Many universities had courses on various aspects of the Arab world while simultaneously offering hardly any opportunity to learn about modern Israel. Students sympathetic to Israel reported that most reading lists and discussions were undeniably one-sided, and almost every discussion on the subject seemed to focus only on the Arab-Israeli conflict.
Now, however, multiple schools around the state have introduced innovative Israel studies programs, and more are in line to begin participating, thanks to support from the Israel Studies Project introduced by the Jewish Federation of Metropolitan Chicago.
“The list of scholars who have come is phenomenal,” said Gary Porton, associate director of the University of Illinois at Urbana-Champaign’s Program in Jewish Culture and Society. “The Israel Studies Project is generating a good deal of interest in Israel and issues involving Israel that wasn’t previously seen and could not be generated by any other program on campus.”
The Program in Jewish Culture and Society at University of Illinois is not a separate “Jewish studies program,” because it aims to integrate—not segregate—the study of Judaism into the university as a whole, Porton said.
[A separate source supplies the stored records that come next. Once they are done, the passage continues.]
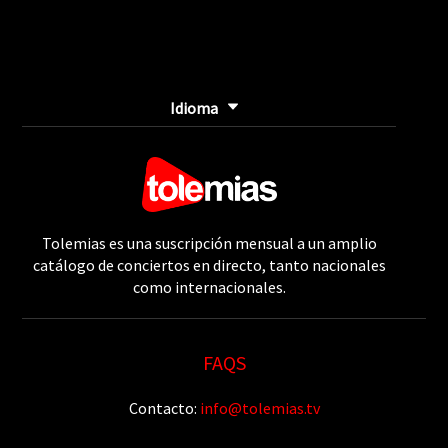
Idioma
Tolemias es una suscripción mensual a un amplio
catálogo de conciertos en directo, tanto nacionales
como internacionales.
FAQS
Contacto:
info@tolemias.tv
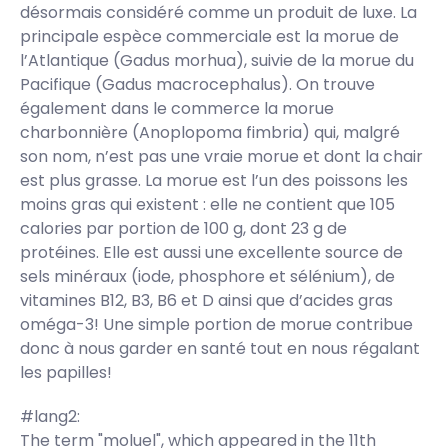
désormais considéré comme un produit de luxe. La
principale espèce commerciale est la morue de
l’Atlantique (Gadus morhua), suivie de la morue du
Pacifique (Gadus macrocephalus). On trouve
également dans le commerce la morue
charbonnière (Anoplopoma fimbria) qui, malgré
son nom, n’est pas une vraie morue et dont la chair
est plus grasse. La morue est l’un des poissons les
moins gras qui existent : elle ne contient que 105
calories par portion de 100 g, dont 23 g de
protéines. Elle est aussi une excellente source de
sels minéraux (iode, phosphore et sélénium), de
vitamines B12, B3, B6 et D ainsi que d’acides gras
oméga-3! Une simple portion de morue contribue
donc à nous garder en santé tout en nous régalant
les papilles!
#lang2:
The term "moluel", which appeared in the 11th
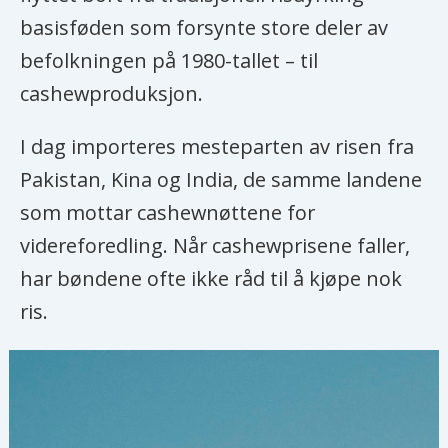
basisføden som forsynte store deler av
befolkningen på 1980-tallet – til
cashewproduksjon.
I dag importeres mesteparten av risen fra
Pakistan, Kina og India, de samme landene
som mottar cashewnøttene for
videreforedling. Når cashewprisene faller,
har bøndene ofte ikke råd til å kjøpe nok
ris.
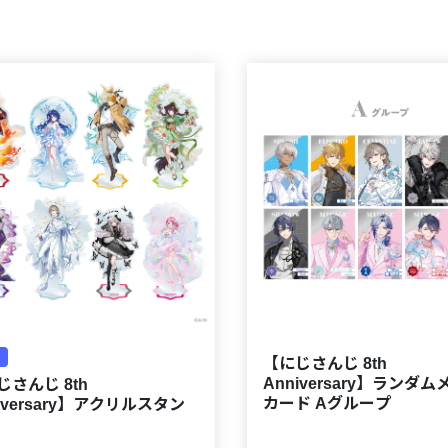
【にじさんじ 8th
Anniversary】ランダ
じさんじ 8th
カード Aグループ
iversary】アクリルスタン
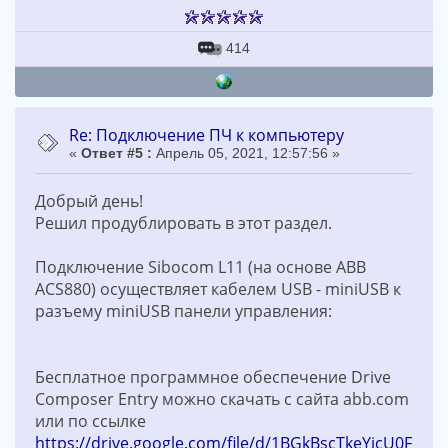
414
Re: Подключение ПЧ к компьютеру
«
Ответ #5 :
Апрель 05, 2021, 12:57:56 »
Добрый день!
Решил продублировать в этот раздел.
Подключение Sibocom L11 (на основе ABB
ACS880) осуществляет кабелем USB - miniUSB к
разъему miniUSB панели управления:
Бесплатное программное обеспечение Drive
Composer Entry можно скачать с сайта abb.com
или по ссылке
https://drive.google.com/file/d/1BGkBscTkeYjcU0Fn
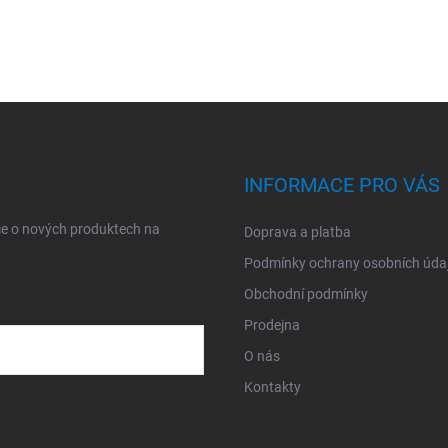
INFORMACE PRO VÁS
ce o nových produktech na
Doprava a platba
Podmínky ochrany osobních úda
Obchodní podmínky
Prodejna
O nás
Kontakty
sobních údajů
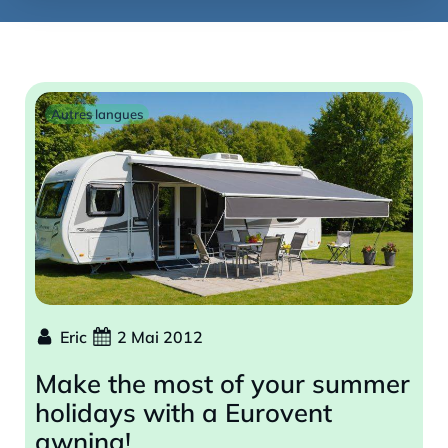
Autres langues
Eric
2 Mai 2012
Make the most of your summer
holidays with a Eurovent
awning!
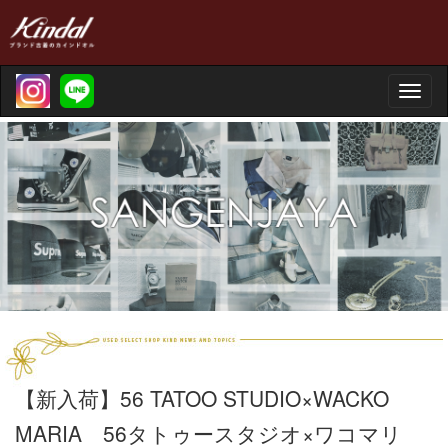
Toggle
naviga
【新入荷】56 TATOO STUDIO×WACKO
MARIA 56タトゥースタジオ×ワコマリ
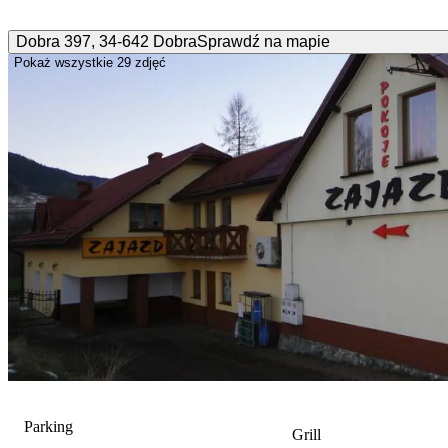
Dobra
397
,
34-642
Dobra
Sprawdź na mapie
Pokaż wszystkie
29 zdjęć
Parking
Grill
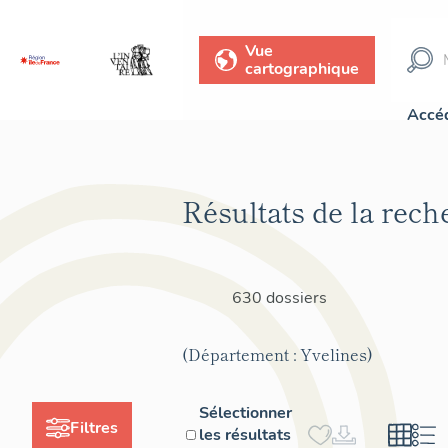
Vue
cartographique
Accéd
Résultats de la rech
630 dossiers
(Département : Yvelines)
Sélectionner
Filtres
les résultats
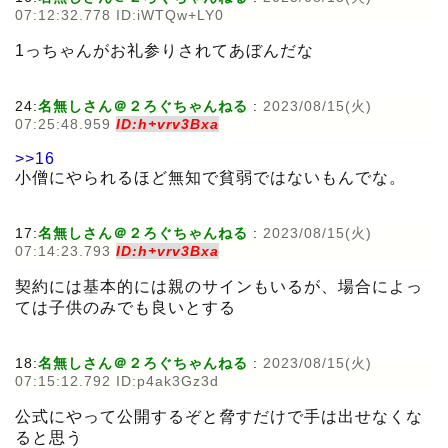
07:12:32.778 ID:iWTQw+LY0
1っちゃんがお礼参りされてあぼんだな
24:
名無しさん＠２ろぐちゃんねる
:
2023/08/15(火)
07:25:48.959
ID:h+vrv3Bxa
>>16
小僧にやられるほど無知で貧弱ではないもんでな。
17:
名無しさん＠２ろぐちゃんねる
:
2023/08/15(火)
07:14:23.793
ID:h+vrv3Bxa
契約には基本的には親のサインもいるが、場合によっ
ては子供のみでも良いとする
18:
名無しさん＠２ろぐちゃんねる
:
2023/08/15(火)
07:15:12.792 ID:p4ak3Gz3d
公式にやって公開するぞと脅すだけで手は出せなくな
ると思う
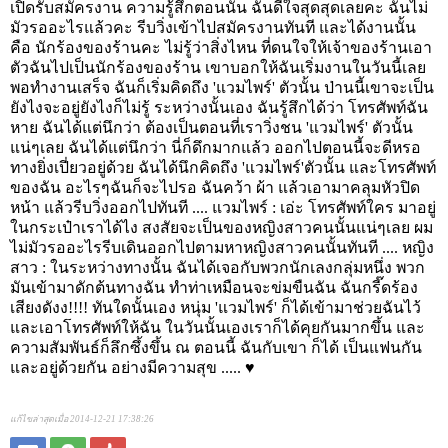
เปิดรับสมัครงาน ความรู้สึกตอนนั้น ฉันดีใจสุดสุดเลยคะ ฉันไม่
มัวรออะไรแล้วคะ รีบวิ่งเข้าไปสมัครงานทันที และได้งานนั้น
คือ นักร้องของร้านคะ ไม่รู้ว่าสิ่งไหน ที่ดนใจให้เจ้าของร้านเอา
ตัวฉันไปเป็นนักร้องของร้าน เขาบอกให้ฉันเริ่มงานในวันนี้เลย
พอทำงานเสร็จ ฉันก็เริ่มคิดถึง 'แวมไพร์' ตัวนั้น ป่านนี้เขาจะเป็น
ยังไงจะอยู่ยังไงก็ไม่รู้ ระหว่างนั้นเอง ฉันรู้สึกได้ว่า โทรศัพท์ฉัน
หาย ฉันได้แต่นึกว่า ต้องเป็นตอนที่เราวิ่งชน 'แวมไพร์' ตัวนั้น
แน่ๆเลย ฉันได้แต่นึกว่า นี่ก็ดึกมากแล้ว ออกไปตอนนี้จะดีหรอ
ทางยิ่งเปี่ยวอยู่ด้วย ฉันได้นึกคิดถึง 'แวมไพร์'ตัวนั้น และโทรศัพท์
ของฉัน อะไรๆฉันก็จะไปรอ ฉันคว้า ผ้า แล้วเอามาคลุมหัวปิด
หน้า แล้วรีบวิ่งออกไปทันที .... แวมไพร์ : เอ่ะ โทรศัพท์ใคร มาอยู่
ในกระเป๋าเราได้ไง สงสัยจะเป็นของหญิงสาวคนนั้นแน่ๆเลย ผม
ไม่มัวรออะไรรีบเดินออกไปตามหาหญิงสาวคนนั้นทันที .... หญิง
สาว : ในระหว่างทางนั้น ฉันได้เจอกับพวกนักเลงกลุ่มหนึ่ง พวก
มันเข้ามาดักต้นทางฉัน ทำท่าเหมือนจะข่มขืนฉัน ฉันกรี๊ดร้อง
เสียงดังง!!!! ทันใดนั้นเอง หนุ่ม 'แวมไพร์' ก็ได้เข้ามาช่วยฉันไว้
และเอาโทรศัพท์ให้ฉัน ในวันนั้นเองเราก็ได้คุยกันมากขึ้น และ
ความสัมพันธ์ก็ลึกซึ้งขึ้น ณ ตอนนี้ ฉันกับเขา ก็ได้ เป็นแฟนกัน
และอยู่ด้วยกัน อย่างมีความสุข ..... ♥
แก้ไขล่าสุดเมื่อ 2014-12-21 17:38:26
Courses are offered in various departments, including anthropology, Hebrew and religious studies. Visiting Israelis brought to campus by the Federation’s Israel Studies Project, such as journalists Yossi Klein Halevi and Hillel Halkin, Professor Hana Wirth-Nesher and author Gail Hareven, have spent anywhere from two weeks to a semester on campus.
In addition to the University of Illinois’ program, a postdoctoral fellowship program is currently in place at Northwestern University, and facets of the Israel Studies Project will be expanding to the University of Chicago and the University of Illinois at Chicago by the next academic year.
The University of Chicago’s program will be administered by the Divinity School and is tentatively called “Culture and Religion in the Twenty-First Century: New Perspectives from Israel.” It will bring visiting Israeli scholars for individual quarter-long visits over a four-year period, and it will conclude with a colloquium in the fifth year to which all the visitors would be invited. The plan for the program is to bring highly accomplished scholars in fields such as religious thought, history, ethnography and cinema and drama.
Northwestern’s postdoctoral fellowship brings Israeli scholars to the university for two-year terms. Fellows teach courses on Israel that would otherwise be unavailable to students, such as Gender Relations in Israel, and The Media and the Israeli-Palestinian Conflict.
“The fellowship really serves a very important role,” said Matthew Evans, who is in his second year as a postdoctoral fellow at Northwestern. “It gives the campus a more complete and balanced view of Israel by people who have actually lived and studied there.”
Liora Sion, Northwestern’s first-year fellow, concentrates on military sociology and anthropology, with an emphasis on peacekeeping missions and forces and the role of gender in military units.
“A visiting scholar brings a different academic outlook to the university,” Sion said. “We’re well versed in certain subjects that are very specialized because of where we are from and the way our research interests have been shaped.”
Nancy Gebhardt, associate director of University of Illinois at Chicago’s Jewish Studies Program, added that one of the highlights of the Israel Studies Project being planned for UIC is the opportunity to bring in experts who add a new dimension to course offerings. Shlomo Shoham, a leading Israeli criminologist, will be on UIC’s campus in Spring 2008 to teach a course titled Cultural Conflict, Crime and Deviance in Israel and present both a public and campus-wide lecture on his field of expertise.
“Once the upper-level students get past the general Jewish studies courses, you want to be able to offer a wider field,” Gebhardt said. “Bringing in major players from Israel really helps us put forth a program with breadth as well as depth.”